In this issue of Blood, Maas-Bauer and colleagues have defined, in unprecedented detail, the genotypic, phenotypic, and functional characteristics of invariant natural killer T-cell (iNKT) subsets, both at steady state and after allogeneic hematopoietic stem cell transplantation (HCT).1 iNKTs are members of the unconventional T-cell family and are defined by their invariant T-cell receptor-α (TCR-α) chain usage (Vα14-Jα18 in mice and Vα24-Jα18 in humans) and a limited repertoire of paired Vβ chains. Although classically differentiated from polyclonal conventional T cells (Tcons) by their reactivity specifically to phospholipid antigens presented by the class 1–like molecule CD1d, iNKTs can also be activated in an antigen-independent fashion (eg, by interleukin 12 [IL-12]).2 Upon activation, they can rapidly gain effector function and acquire an iNKT1, iNKT2, or iNKT17 phenotype. Although the iNKTs have been of significant interest to the transplant field for several years, the specific contribution of each subset to antitumor effects and immunoregulatory effects in allogeneic HCT have remained unclear.3
Maas-Bauer, Lohmeyer, et al addressed this knowledge gap by carefully characterizing steady-state mouse iNKT subsets by using state-of-the-art methods (see figure). After starting with single-cell transcriptomics (scRNA-seq) of thymic iNKT subsets, thus defining the breadth of possible gene expression, they next used the scRNA-seq data to establish subset-specific surface markers. To close the loop and confirm that the surface staining strategy faithfully captured the subsets defined by scRNA-seq, the authors next performed bulk transcriptomics (RNA-seq) of sort-purified subpopulations. Subset-specific chromatin accessibility was explored by using ATAC-seq,4 demonstrating that, among other findings, the cytolytic molecules granzyme and perforin (Gzmb and Prf1) are likely to be transcribed most actively by the iNKT1 subset. To further establish the function of each iNKT lineage in mouse models of HCT, iNKT subsets were adoptively transferred alongside Tcons. These experiments demonstrate that the iNKT2 and iNKT17 subtypes have immunoregulatory effects (ie, less graft-versus-host disease [GVHD] develops in their presence) and that iNKT1s have the strongest cytolytic effect against CD1d-expressing tumors in vitro and in vivo, consistent with the ATAC-seq data.

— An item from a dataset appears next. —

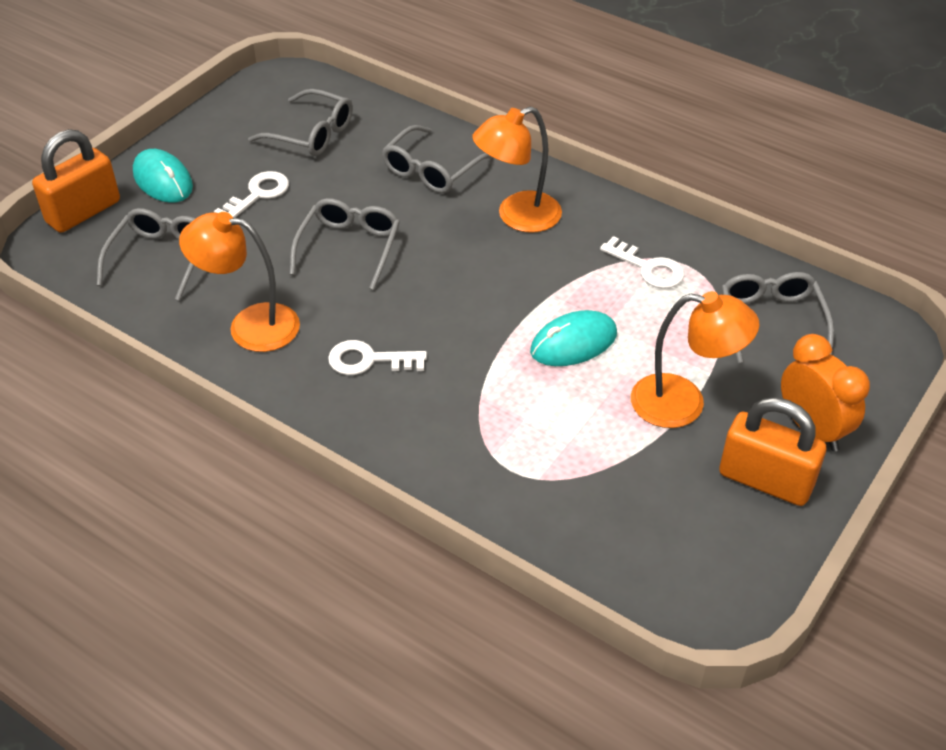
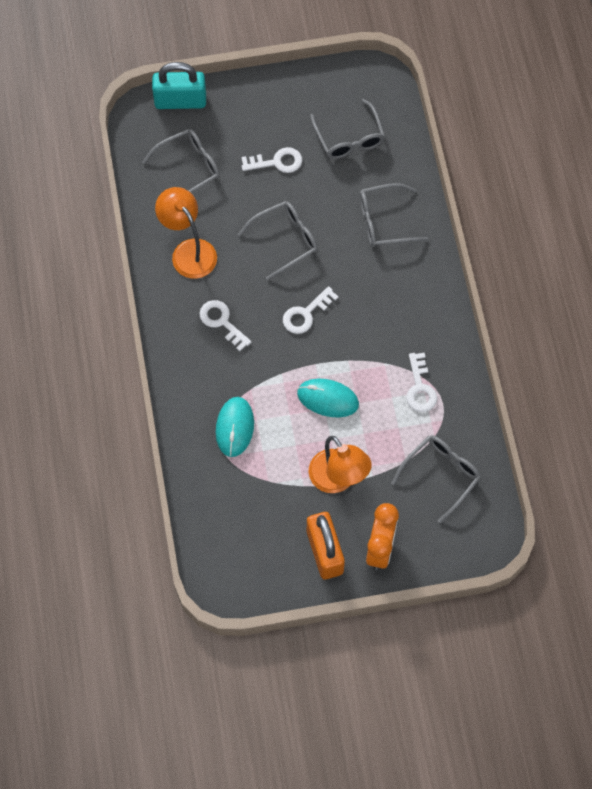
camera: 45 degrees right, 20 degrees up
(83, 212) = (180, 101): orange padlock -> turquoise padlock
(163, 180) = (239, 109): turquoise mouse -> turquoise mouse (234, 427)
(452, 290) = (305, 314): none -> white key
(517, 217) = (392, 294): orange lamp -> none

A key challenge in studying any single unique cell type; small-molecule, metabolic pathway; or signaling cascade in models of allogeneic HCT and GVHD, is that GVHD occurs as the net result of an interwoven network of donor- and host-derived circulating factors and cellular interactions.5 This begs the question: in such a complex network, how does our cell type of interest influence the rest of the inflammatory milieu and thus change overall outcome? To investigate, the polyclonal Tcons, which were cotransferred with each iNKT subset were analyzed with RNA-seq. The data suggest that early environmental changes induced by the adoptively transferred iNKTs alter the transcriptional programming of the polyclonal pool. The iNKT2 and iNKT17 subsets appear to drive differential expression of several functionally relevant genes in both the CD4+ and CD8+ Tcon populations (eg, IL27ra and Stat1). These transcriptomic changes were functionally associated with reduced GVHD lethality and less intestinal damage, as measured by traditional histopathologic analysis.
Unconventional T cells (the iNKT population studied here, as well as mucosa-associated invariant T cells [MAITs] and γδ T cells) are increasingly recognized as contributors to HCT outcome,6 and the adoptive transfer of iNKTs in particular is the focus of several clinical trials of cancer-directed immunotherapy because of their antitumor properties.7 Importantly, it is necessary that these cells undergo an in vitro expansion step before therapeutic transfer, and this study suggests that care should be taken to assess the subset composition of the product to be transferred, to maximize either regulatory or antitumor potential. As unconventional T cells are not donor-HLA restricted, but instead recognize antigens in the context of their particular HLA-like molecules (CD1d for NKT cells and MR1 for MAIT cells) and butyrophilins in the case of γδ T cells, they are likely to be more suitable for development into “off-the-shelf” cellular therapy products in the allogeneic HCT setting than therapies derived from Tcons. With respect to iNKT therapies, they are likely to be most successful if the subset composition is optimized for the desired clinical outcome in accordance with the subset-specific functions defined by Maas-Bauer and colleagues in their study.
Conflict-of-interest disclosure: The author declares no competing financial interests.